## Texto de partida
------------------------------------------------
Hans Albert ya había dirigido en el pasado sus dardos contra la teología en su pretensión de ofrecer una “razón de la fe”. Su obra La miseria de la teología (entre otras), expresamente dirigida contra Hans Küng y sus propuestas para hacer más razonable la fe en Dios, planteaba objeciones de interés que encuentran en este nuevo volumen sintético una versión actualizada y orgánica, que facilita la comprensión de sus tesis y el debate crítico.
El libro que presentamos es el texto de unas lecciones que el autor impartió en 1998 en la Universidad de Bayreuth. Su punto de partida es la racionalidad humana, entendida como un procedimiento orientado a la resolución de problemas y a la toma de decisiones, lo que requiere una cierta metodología o “técnica”. Dicha racionalidad se aplica a todas las esferas de lo humano, o al menos a todas aquellas en las que surgen problemas y hay que tomar decisiones. Las áreas del conocimiento, la moral, la política, la economía, y también la religión, se convierten en sujetos del racionamismo crítico y de su búsqueda de respuestas para una mejor gestión de la realidad en la que estamos envueltos.
------------------------------------------------
## Datos aportados
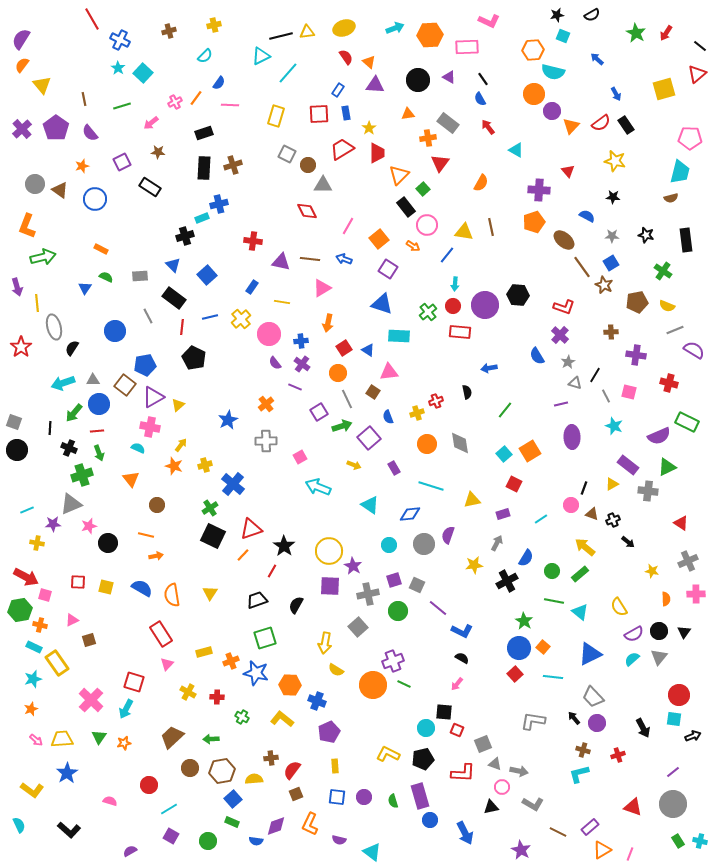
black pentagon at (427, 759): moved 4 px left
------------------------------------------------
## Problemas
- A) Según el texto sobre Hans Albert, ¿qué áreas de lo humano se convierten en objeto de la búsqueda de respuestas del racionalismo crítico? Nómbralas todas.
- B) En el texto sobre Hans Albert, copia de nuevo el pasaje entre "Hans Albert ya" y "el debate crítico.", ambos incluidos, y cambia "Dios" por "lo divino".
El listado viene de otra fuente distinta al texto.

## Respuestas por tarea
- A) El conocimiento, la moral, la política, la economía y la religión.

- B)
Hans Albert ya había dirigido en el pasado sus dardos contra la teología en su pretensión de ofrecer una “razón de la fe”. Su obra La miseria de la teología (entre otras), expresamente dirigida contra Hans Küng y sus propuestas para hacer más razonable la fe en lo divino, planteaba objeciones de interés que encuentran en este nuevo volumen sintético una versión actualizada y orgánica, que facilita la comprensión de sus tesis y el debate crítico.